With spiraling growth, Kaua‘i County Parks Division head Mel Nishihara eagerly awaits the hiring of a park planner to help him map out the future uses of county parks and stadiums. He is going to have to wait. The Kaua‘i
With spiraling growth, Kaua‘i County Parks Division head Mel Nishihara eagerly awaits the hiring of a park planner to help him map out the future uses of county parks and stadiums.
He is going to have to wait.
The Kaua‘i County Council recently deferred the acceptance of a job description for that job because the legislators want to see how the planner can mesh with a new charter-approved county Parks and Recreation Department.
While not criticizing the legislators for exercising prudence, Nishihara said the two issues are separate.
With a planner at his side, Nishihara also said he will have a tool that will help him to further improve the management and study future uses of 67 county parks and stadium complexes across the island used by thousands of visitors and residents daily.
But before the county administration can recruit and hire the planner, it has to provide the job description as part of a government budget message stipulation, Nishihara said.
Normally such a request would not fly after the legislative and executive branches of government have approved and funded a position, Nishihara said.
The administration and County Council funded the job at more than $40,000 this year.
The county would like the new planner to have at least three years of experience in park planning, landscape architecture, engineering and land purchases, he said.
“He will be a point man in the community when we do park planning and development,” Nishihara said.
The new planner also will help implement public improvement projects and update a master plan for parks, Nishihara said.
How the new park planner interfaces with the new Parks and Recreation Department is unknown at this point, Nishihara said.
The idea of the planner is not new.
Following the devastation of Hurricane ‘Iniki in 1992, the county hired a park planner with Federal Emergency Management Agency funds to help restore county parks. But the county terminated that position after not pursuing the federal dollars.
A department head, a deputy department head and a third person, possibly an administrative assistant, would head the new department, Nishihara said.

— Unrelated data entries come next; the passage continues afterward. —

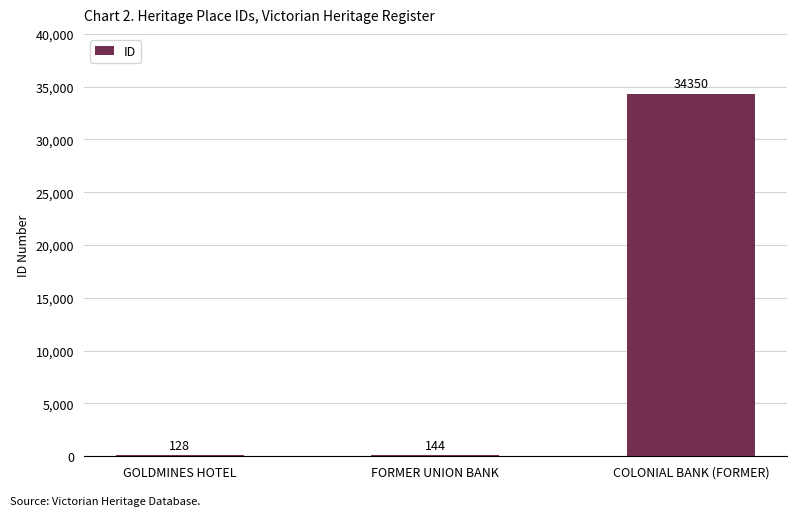

What is the smallest value displayed?

128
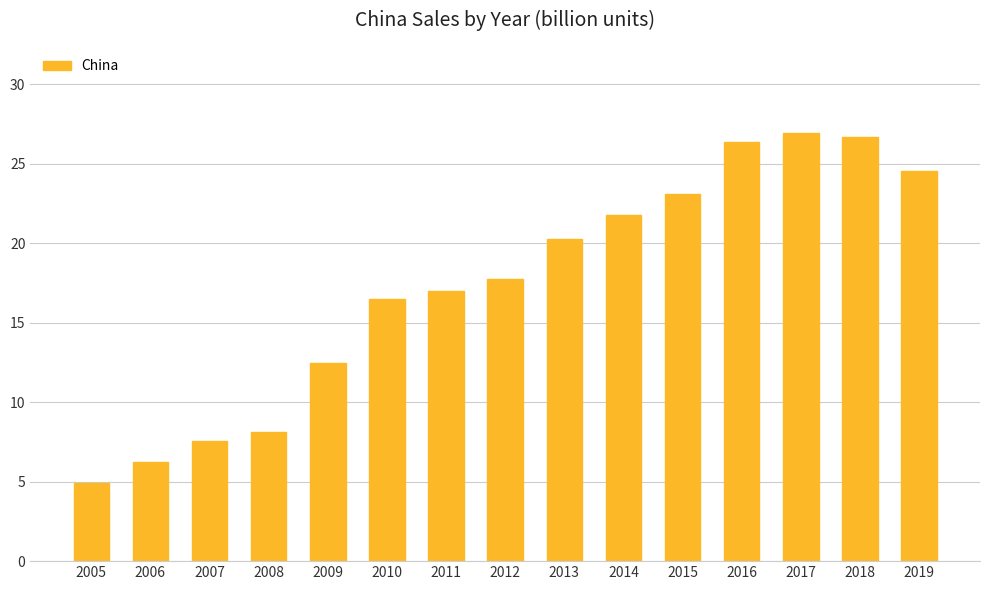

What is the value of the 6th bar from the left?

16.5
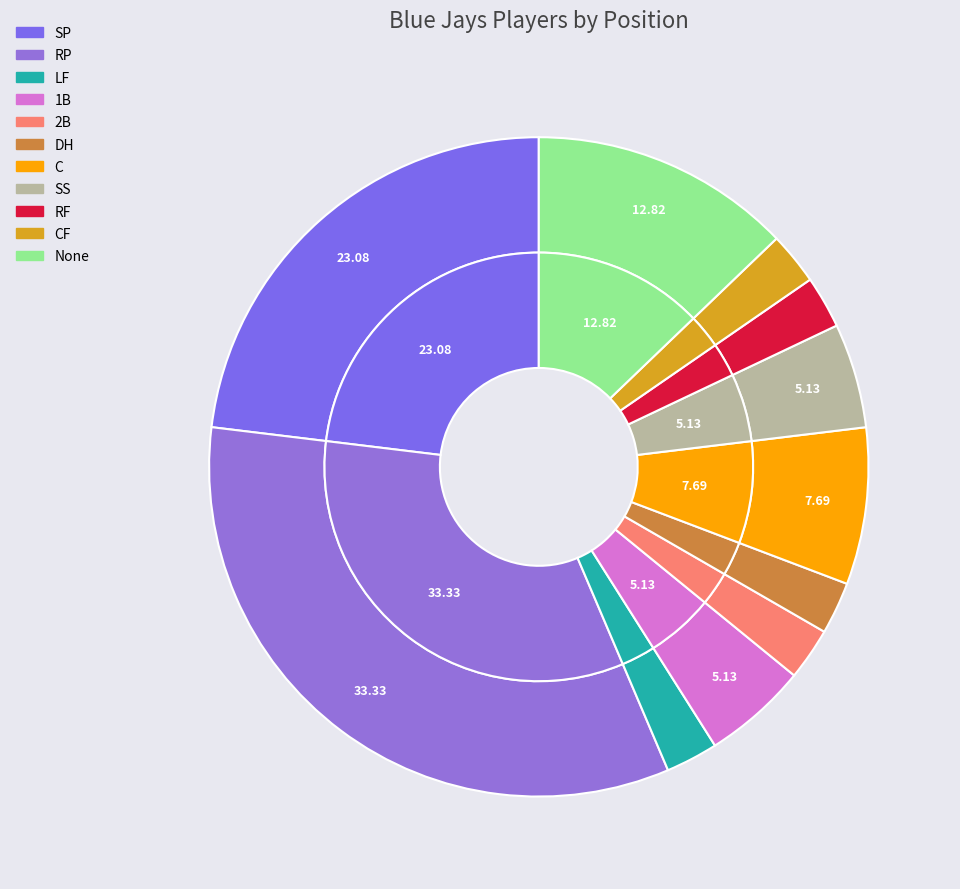

Which has a higher value, C or 2B?

C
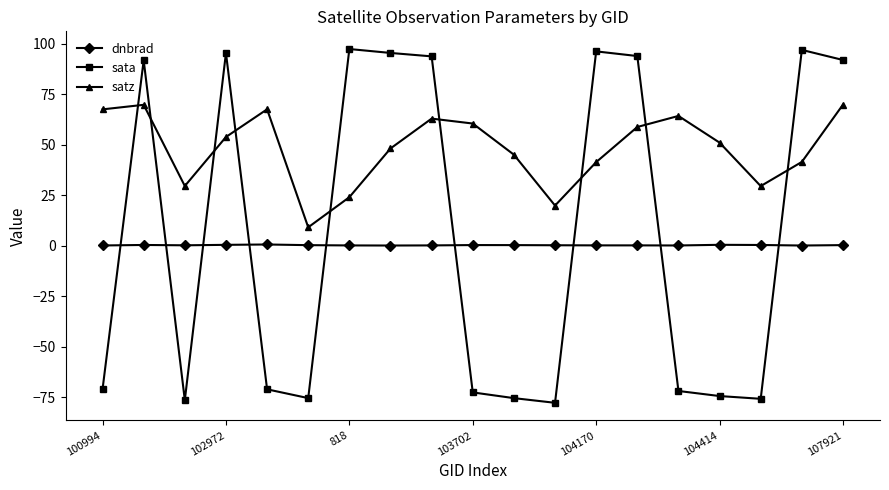

What is the value of the satz point at the 3rd from the left?

29.5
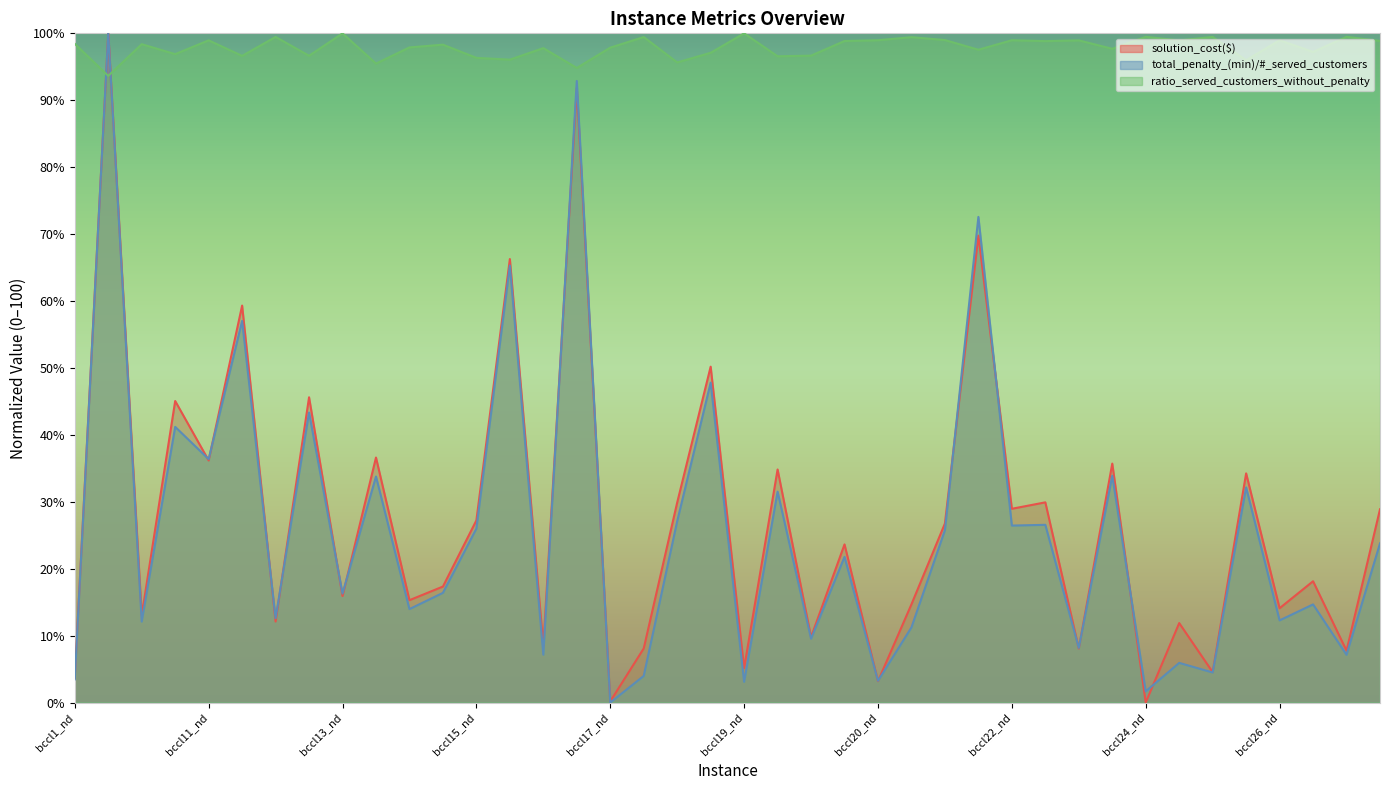

What is the greatest value displayed?

100.0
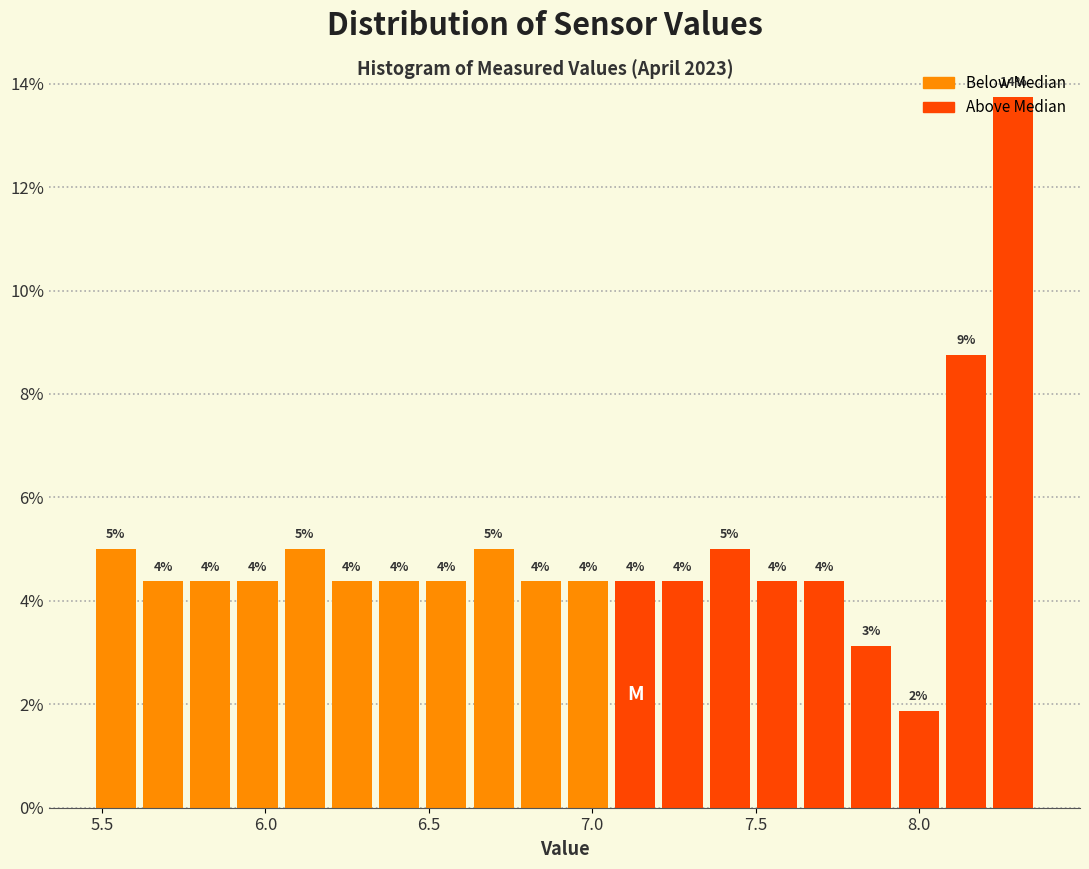

Read against the x-axis, roughly where is the centre of the tallest bar?

8.30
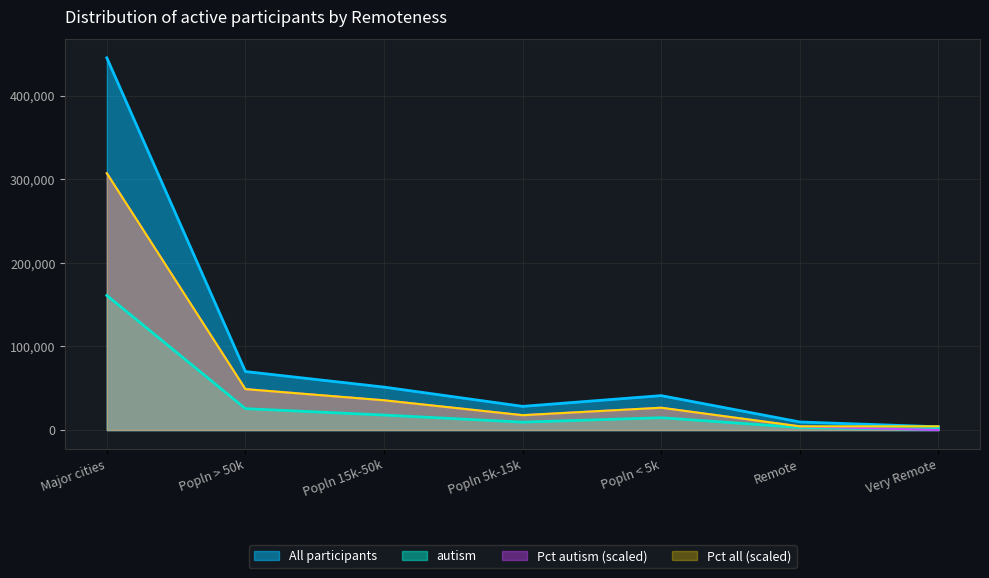

Which category has the highest value across all series?

Major cities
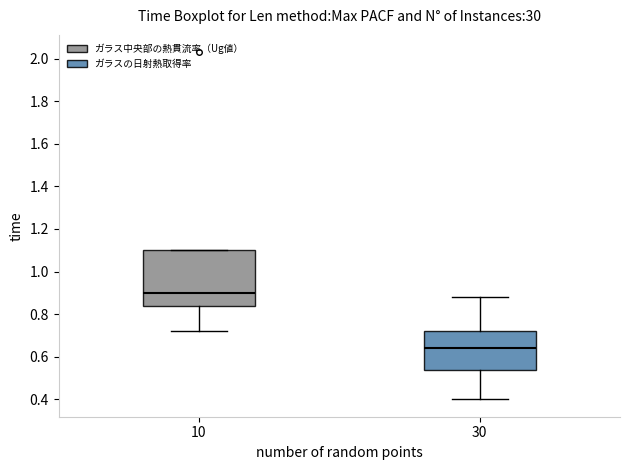

Reading left to right, read every box against the y-axis: the position of its median line, the range the box covers, and the ends of its whiskers. The values are not printed on the chart, so give them approximately, as read against the axis.

10: median 0.90, box 0.84 to 1.10, whiskers 0.72 to 1.10
30: median 0.64, box 0.54 to 0.72, whiskers 0.40 to 0.88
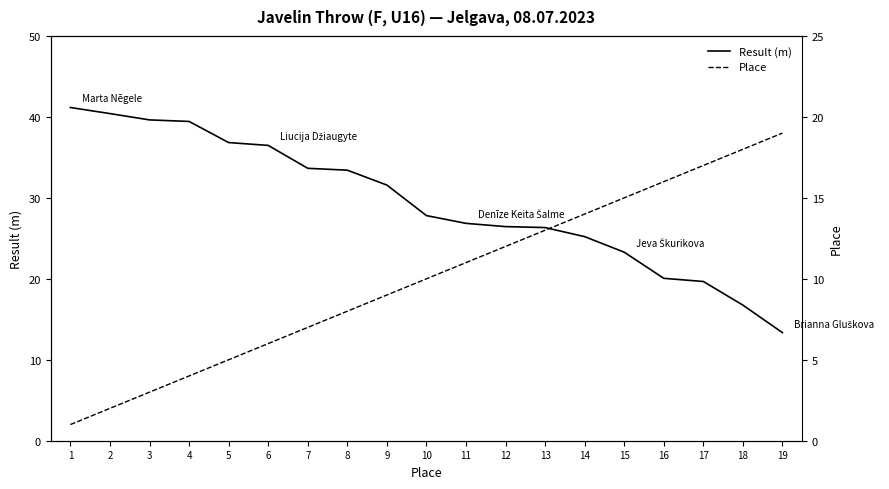

True or false: Result (m) has more than 0 points higher than both neighbors.

False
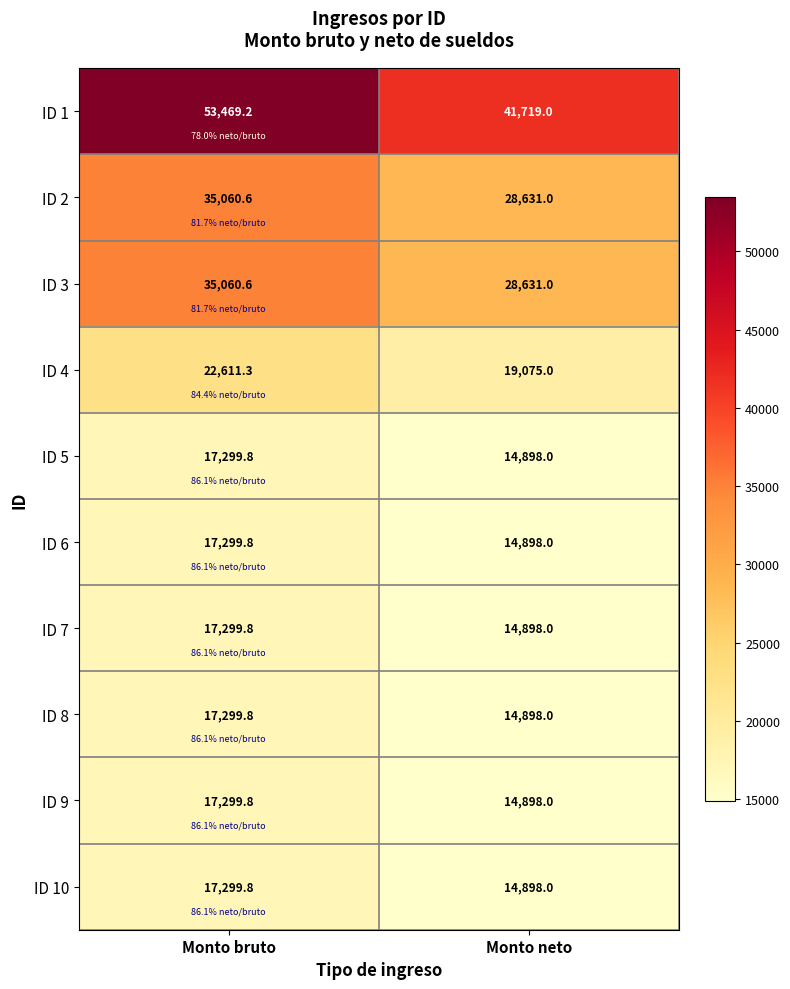

What value does the ID 5 series have at Monto neto?

14898.0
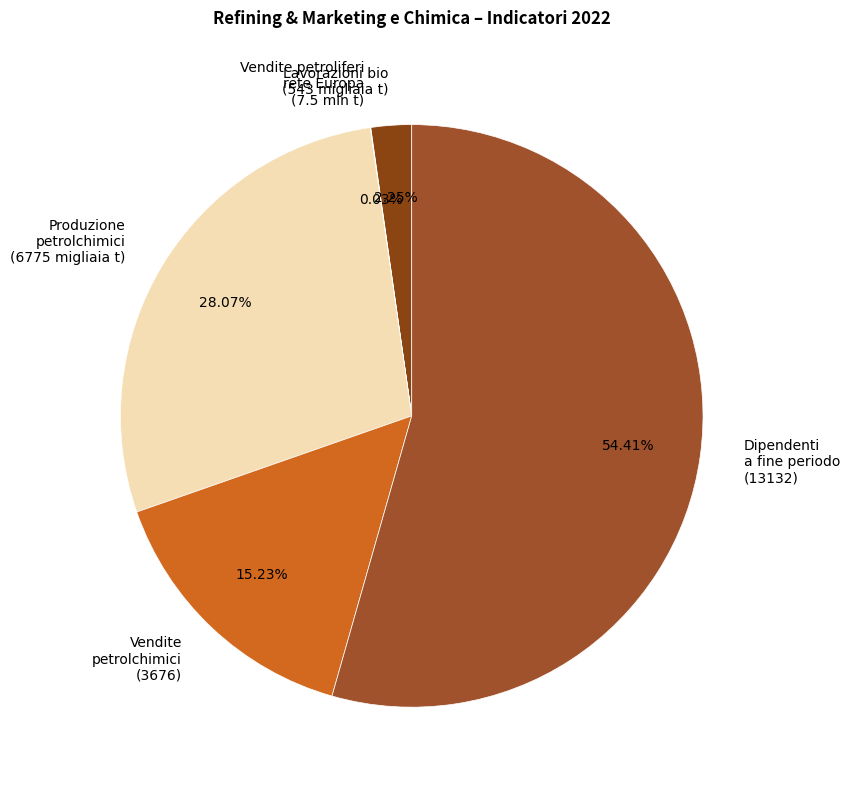

What is the largest slice in the pie chart?

Dipendenti a fine periodo (13132)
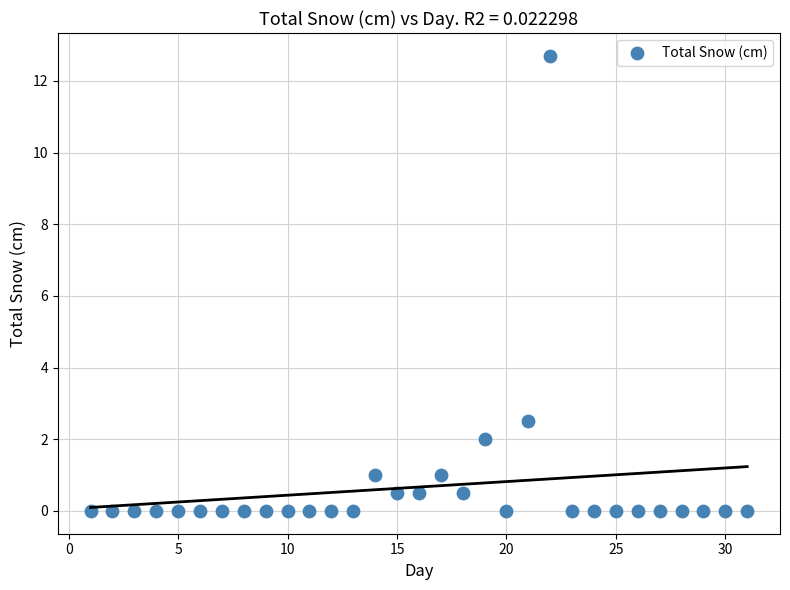

What is the range of X values (max minus min)?

30.0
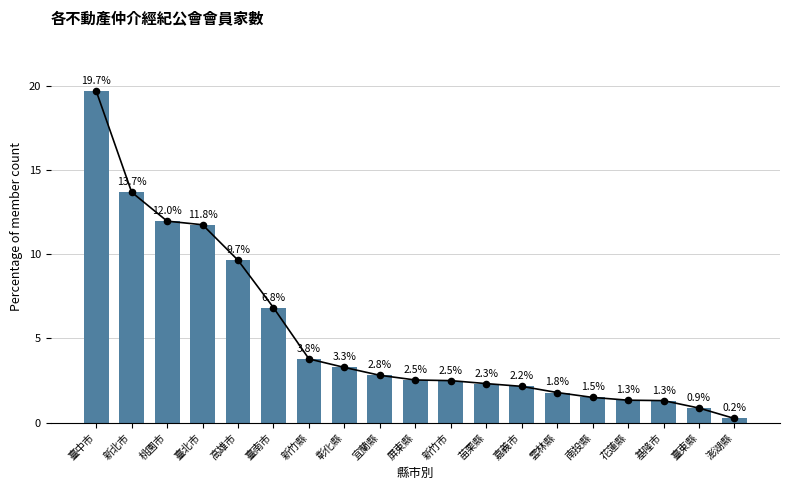

Which has a higher value, 苗栗縣 or 基隆市?

苗栗縣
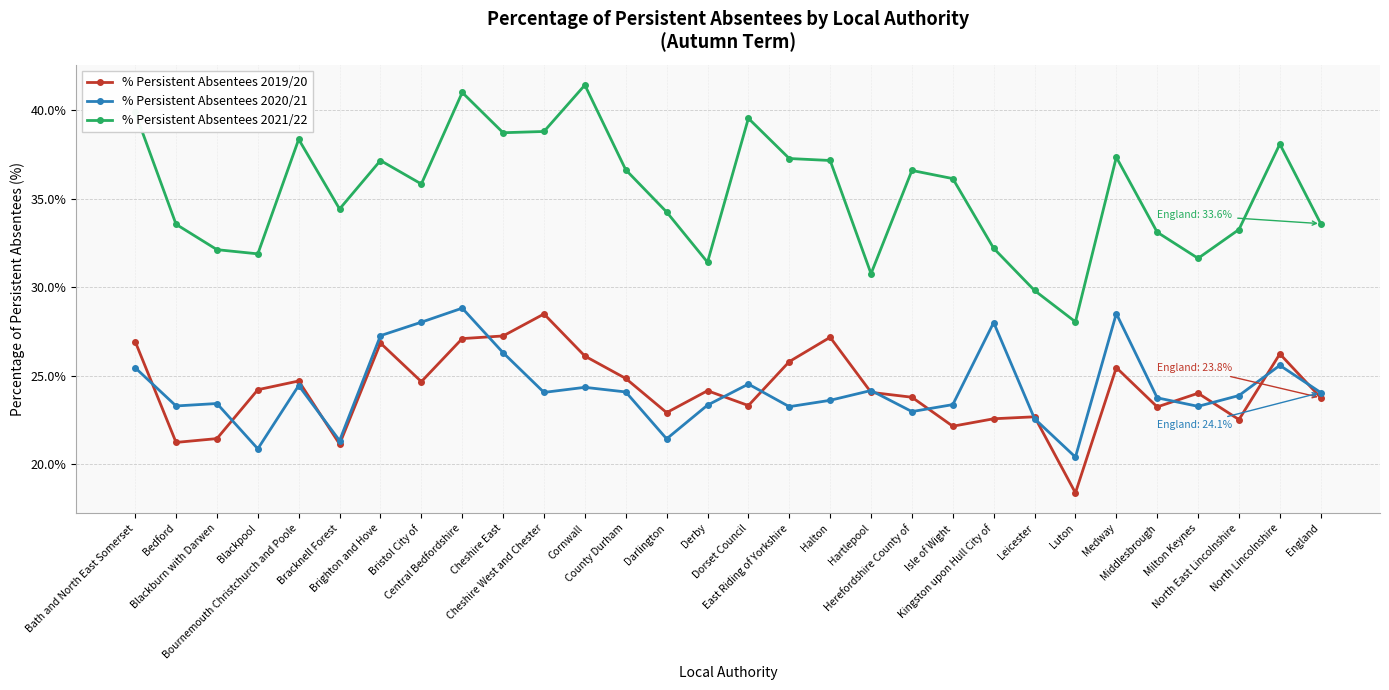

At which category does % Persistent Absentees 2019/20 reach its first local valley?

Bedford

Whether the park planner assumes any of those positions at this time is not known, Nishihara said.
Whatever decision is made, he plans on being around.
“I have no idea whether they are going to keep my job, but I will be there if my job is,” said Nishihara, who has 20 years with the county, the last 17 as head of the parks division.
He has a slew of projects he wants to work on: Renovating Waimea pool; installing outdoor lights at the Vidinha Stadium baseball field; helping design a soccer field in Kapa‘a; helping plan and design a comfort station and improvements at Ha‘ena County Park; and improvements at the ‘Ele‘ele Nani Park.
“Those are some of my priorities, and they are the priority of the mayor,” Nishihara said.
Nishihara also said setting up the new department may not be cheap, as it may need its own crew of electricians and carpenters or its own baseyard operations for the work at hand.
“It is not going to be simple to start up a new department,” Nishihara said. “There is no free ride.”
At the same time, the new department can save money by drawing on the resources of other departments, he said.
The cost of setting up new department will be identified during this year’s upcoming budget hearings, Nishihara said.
Nishihara has working under him 64 employees, who will presumably become part of the new department, once it becomes operational.
A Parks and Recreation division of the county Public Works Department split into two divisions through a reorganization plan Mayor Bryan Baptiste launched some three years ago.
The parks division remained with the PWD, now headed by county engineer Donald Fujimoto, and it maintains parks and helps with the building of capital improvement projects.
The recreation division joined the Office of Community Assistance, led by Bernard Carvalho, and, among other responsibilities, issues camping permits and administers programs for senior citizens.